Yes, Hislop said later, it was a deliberate tactic. ‘We didn’t need to attack him; and it’s hard to know how juries are going to react when you confront a copper.’
I said, ‘Behrens did that in 2002 when he accused Grantham of planting brain tissue on Lundy’s shirt.’
‘Yeah. Catastrophic. It blew up in their faces. It’s pretty desperate unless you have evidential basis. Keeping it in the safe was a bit odd, but apart from that . . . We weren’t going to attack the man just because some of our supporters didn’t like him. Geoff and others blamed him for Mark’s incarceration. I’m sure Grantham thought he was in for a royal roasting, but we didn’t need to go there.’
Grantham’s release brought an end to week four of the trial. Mary from Epsom reluctantly went to Singapore; it was an annual holiday, and she’d booked it well in advance, but it pained her to miss even a day of the trial. She’d made a friend, Anne, from up the Hutt railway line in Woburn. Anne said: ‘He’s guilty, isn’t he?’ Mary regarded it as a mystery and a tragedy. I regarded it in much the same way. I went home for a week. I loved the strange half-life I was leading in Wellington, a detached observer in Courtroom 1, quietly roaming the waterfront and the town belt at day’s end, honeypuffs for breakfast and garlic prawns for dinner, but I longed for my family, too. I was caught between love and an interest that went beyond professional curiosity. Important events took place outside of the Wellington High Court. Local and possibly international news led with the story that Natalia Kills had said mean things to some drip on X Factor New Zealand. I remained preoccupied with the the trial. They have a rhythm, Justice France had said. They have a momentum. The weeks had gone by like carriages on a railway track, creaking and thumping along, twisting and turning, always moving forward. You never knew what would happen next, or who the cat would drag out from under a rock.
12
There he was, at last, in person, his presence advertised on the very first day of the trial when the prosecution stated in its opening address that it would call on the services of one of the most fabled and despised characters in criminal history — a jailhouse snitch. Witness X, as he must be known, was asked to swear on oath. ‘Aw yeah,’ said X.
This was how the Crown prepared to come to the end of its massive effort to prosecute Lundy for a second time: not yet with a bang, in the meantime with a snitcher.
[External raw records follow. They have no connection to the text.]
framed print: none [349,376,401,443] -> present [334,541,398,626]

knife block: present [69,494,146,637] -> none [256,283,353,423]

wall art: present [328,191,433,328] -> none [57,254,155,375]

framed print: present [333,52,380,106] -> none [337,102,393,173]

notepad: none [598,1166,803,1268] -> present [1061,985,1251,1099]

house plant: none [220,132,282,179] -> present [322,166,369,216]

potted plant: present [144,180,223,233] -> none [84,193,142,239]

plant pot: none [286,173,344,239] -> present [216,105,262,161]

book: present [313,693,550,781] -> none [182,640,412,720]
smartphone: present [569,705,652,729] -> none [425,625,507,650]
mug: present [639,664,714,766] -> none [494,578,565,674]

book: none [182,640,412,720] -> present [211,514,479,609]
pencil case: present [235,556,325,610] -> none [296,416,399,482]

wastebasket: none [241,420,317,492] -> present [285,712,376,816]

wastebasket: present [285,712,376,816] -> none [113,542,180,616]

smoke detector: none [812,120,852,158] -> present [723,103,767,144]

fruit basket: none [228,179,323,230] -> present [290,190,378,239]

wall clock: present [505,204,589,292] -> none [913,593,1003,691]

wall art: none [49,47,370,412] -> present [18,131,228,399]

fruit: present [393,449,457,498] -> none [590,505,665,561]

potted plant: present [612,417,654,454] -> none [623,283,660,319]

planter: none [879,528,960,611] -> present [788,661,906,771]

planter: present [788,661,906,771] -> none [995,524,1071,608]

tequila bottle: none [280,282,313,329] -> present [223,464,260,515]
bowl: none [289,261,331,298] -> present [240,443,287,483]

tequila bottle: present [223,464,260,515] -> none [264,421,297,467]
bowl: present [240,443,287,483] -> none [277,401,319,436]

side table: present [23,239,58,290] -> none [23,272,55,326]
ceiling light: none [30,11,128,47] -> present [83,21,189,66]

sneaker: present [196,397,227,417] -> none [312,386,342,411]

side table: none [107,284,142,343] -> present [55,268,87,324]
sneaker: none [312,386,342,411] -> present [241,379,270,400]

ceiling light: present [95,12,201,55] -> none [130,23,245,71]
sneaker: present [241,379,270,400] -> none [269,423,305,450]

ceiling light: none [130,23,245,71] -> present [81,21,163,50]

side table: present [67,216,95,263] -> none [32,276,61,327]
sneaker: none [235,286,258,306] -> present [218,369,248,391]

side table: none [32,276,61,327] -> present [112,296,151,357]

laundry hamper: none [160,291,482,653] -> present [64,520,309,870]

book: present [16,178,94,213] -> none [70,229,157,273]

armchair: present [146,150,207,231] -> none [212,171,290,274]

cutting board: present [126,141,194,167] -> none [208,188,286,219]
The court was cleared, the door locked, the TV cameras switched off. Outside, a fresh autumn day in the capital; inside, a murky little sub-plot to the trial. The police did their best to conceal signs of shame. Detective Andy Partridge, who was always the coolest man in the room with his long black hair and pretty shirts, tried to assume a poker face. It was hard not to laugh. X was a comical and gnome-like character, tattooed, smirky, who wore his shirt buttoned tight up to his neck. He had a wide chest and looked as though he might be handy with his fists, but his record of violence was restricted to acts of despicable cowardice — domestic assault, beating partners and children. He listed his CV — his criminal vitae — by way of admitting to stretches in numerous prisons. He met Lundy at Rimutaka in March 2002.
Lundy showed no sign of recognition as X was led into the court. Perhaps he didn’t remember him. It was a long time since they had met, and the two men hadn’t actually spent a lot of quality time together. But X remembered Lundy.
In fact, he remembered him in some detail. He said Lundy wore shorts, a jersey, and white trainers. They were in a prison yard. They sat opposite each other on benches. X sat astride the bench.
There were two other inmates and the four of them were going to play cards, but the other two just sort of jumped up and wandered off. It was getting on to lunch. X and Lundy talked about what was on the menu. Probably sandwiches, X remembered. Peanut butter sandwiches.
They’d never met before and they never talked again other than to say hi, how’s it going, during the two weeks they were in the same segregation unit of the prison. ‘He looked familiar,’ said X, ‘but I didn’t know who he was. I knew his first name was Mark.’ The whole country knew that, too. Lundy was a household name, and one of the most recognisable people in New Zealand. He was enormous, a big fatty with Coke-bottle glasses and a bland, round face. They started talking. Morgan asked X, ‘What did the two of you chat about?’
X said, ‘He asked me what I was in for. I told him it was a bank robbery and I wouldn’t be in there if it wasn’t for my mum telling the police. He said he wouldn’t be in there if his daughter hadn’t come in and seen what he was doing to his wife. He told me he’d been planning it for a while and she had it coming to her.’
And there it was. Startlingly, frankly, absolutely: the confession. Lundy had denied it to police, to family, to friends, to everyone, but blurted it out to a small-time crook he had only just met in a prison yard.
X didn’t find it particularly interesting. He said, ‘I just thought he was in there for beating his wife up or something like that.’ He added that Lundy mentioned he was waiting for his appeal to go through.